- Directed by: Thomas Ferreira, Brendan Jack
- Written by: Ronnie Apteker, Brendan Jack
- Produced by: Ronnie Apteker, Tendeka Matatu
- Starring: Rob van Vuuren, Brendan Jack
- Release date: 14 September 2007;
- Running time: 83 minutes
- Country: South Africa
- Language: English
- Budget: ZAR 1 million (Roughly US$ 147,500)

= Footskating 101 =

Footskating 101 is a 2007 independently produced, South African comedy film.

== Plot ==

In order to save his grandmother, his town, and his own skin, Vince, a poor miner's son, takes part in a skateboarding competition without a skateboard.
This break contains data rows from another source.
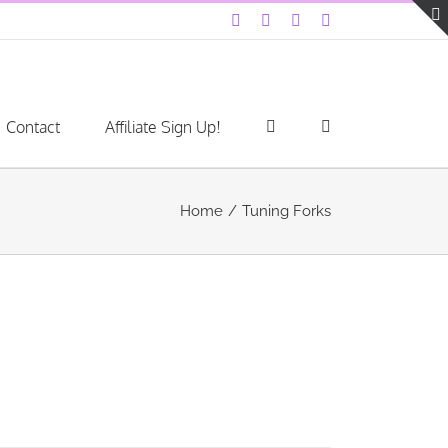
Facebook
Instagram
YouTube
LinkedIn
Contact
Affiliate Sign Up!
Home
Tuning Forks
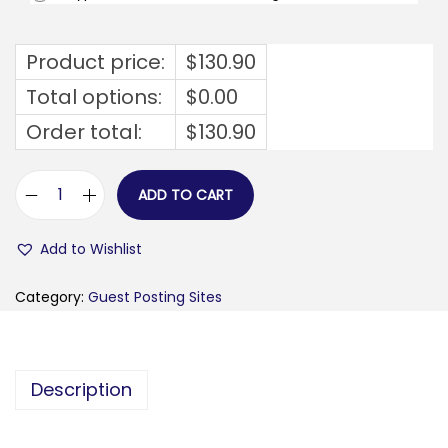
Product price:
$
130.90
Total options:
$
0.00
Order total:
$
130.90
ADD TO CART
f
c
Add to Wishlist
v
b
Category:
Guest Posting Sites
.
o
r
Description
g
q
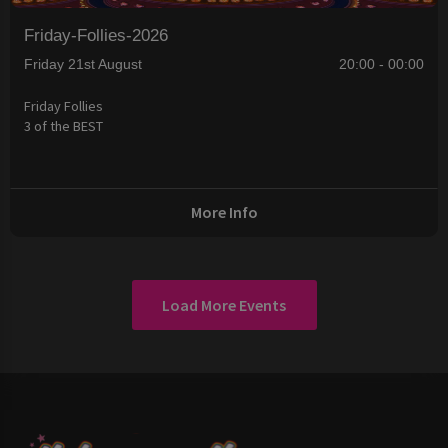
Friday-Follies-2026
Friday 21st August
20:00 - 00:00
Friday Follies
3 of the BEST
More Info
Load More Events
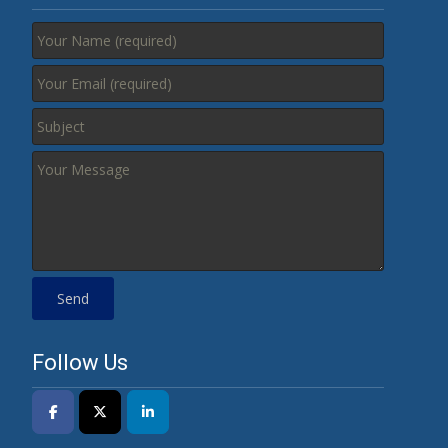
Follow Us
He invents the extreme sport of footskating.

== Production ==
The film was independently produced.

== Trivia ==
- The film is dedicated to Brett Goldin, one of the original members of Crazy monkey, and avid footskater, who died in 2006. Originally, Goldin was meant to portray the role of Vince in the film.
- The film also stars Craig Archer as a crowd member, comedians John Vlismas, Rob van Vuuren, Kagiso Lediga and Riaad Moosa, Shaun "Worm" Brauteseth from the punk rock group The Finkelstiens, newsreader Reuben Goldberg, DJs Elana Afrika, Ian F and Sasha Martinengo, Isidingo actor Robert Whitehead and supermodel Kerry McGregor.